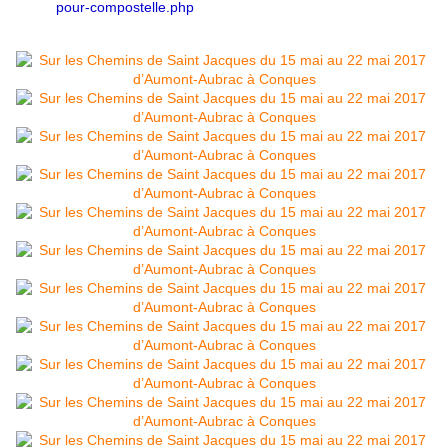
pour-compostelle.php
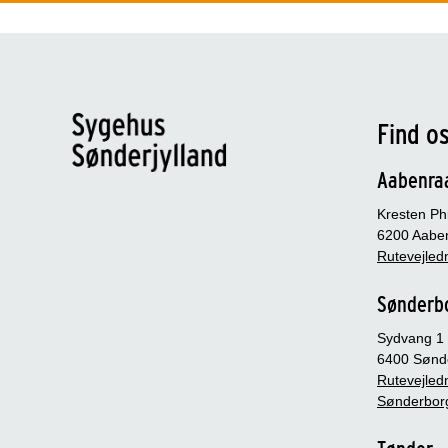
Find o
Aabenra
Kresten Phi
6200 Aabe
Rutevejledn
Sønderb
Sydvang 1
6400 Sønd
Rutevejledn
Sønderbor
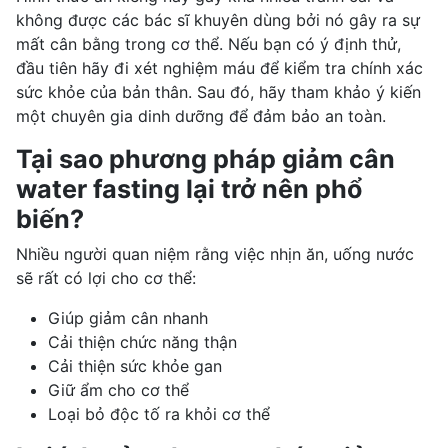
không được các bác sĩ khuyên dùng bởi nó gây ra sự
mất cân bằng trong cơ thể. Nếu bạn có ý định thử,
đầu tiên hãy đi xét nghiệm máu để kiểm tra chính xác
sức khỏe của bản thân. Sau đó, hãy tham khảo ý kiến ​​
một chuyên gia dinh dưỡng để đảm bảo an toàn.
Tại sao phương pháp giảm cân
water fasting lại trở nên phổ
biến?
Nhiều người quan niệm rằng việc nhịn ăn, uống nước
sẽ rất có lợi cho cơ thể:
Giúp giảm cân
nhanh
Cải thiện chức năng thận
Cải thiện sức khỏe gan
Giữ ẩm cho cơ thể
Loại bỏ độc tố ra khỏi cơ thể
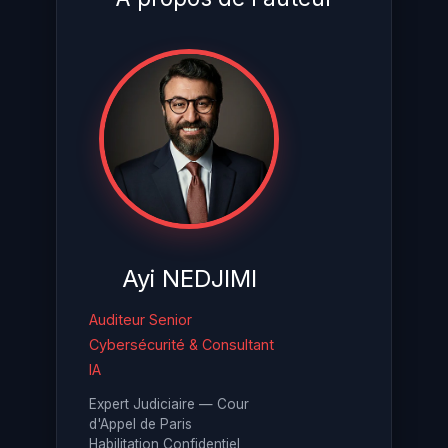
Ayi NEDJIMI
Auditeur Senior
Cybersécurité & Consultant
IA
Expert Judiciaire — Cour
d'Appel de Paris
Habilitation Confidentiel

------------------------------------------------

= WHAT YOU SHOULD DO =
Copy only the part of the records that runs from the first line to the line with "đầu tiên hãy", ends included, leaving pictures out.

= SOLUTION TO THE PROBLEM =
pour-compostelle.php
Find o
Aabenra
Kresten Phi
6200 Aabe
Rutevejledn
Sønderb
Sydvang 1
6400 Sønd
Rutevejledn
Sønderbor
không được các bác sĩ khuyên dùng bởi nó gây ra sự
mất cân bằng trong cơ thể. Nếu bạn có ý định thử,
đầu tiên hãy đi xét nghiệm máu để kiểm tra chính xác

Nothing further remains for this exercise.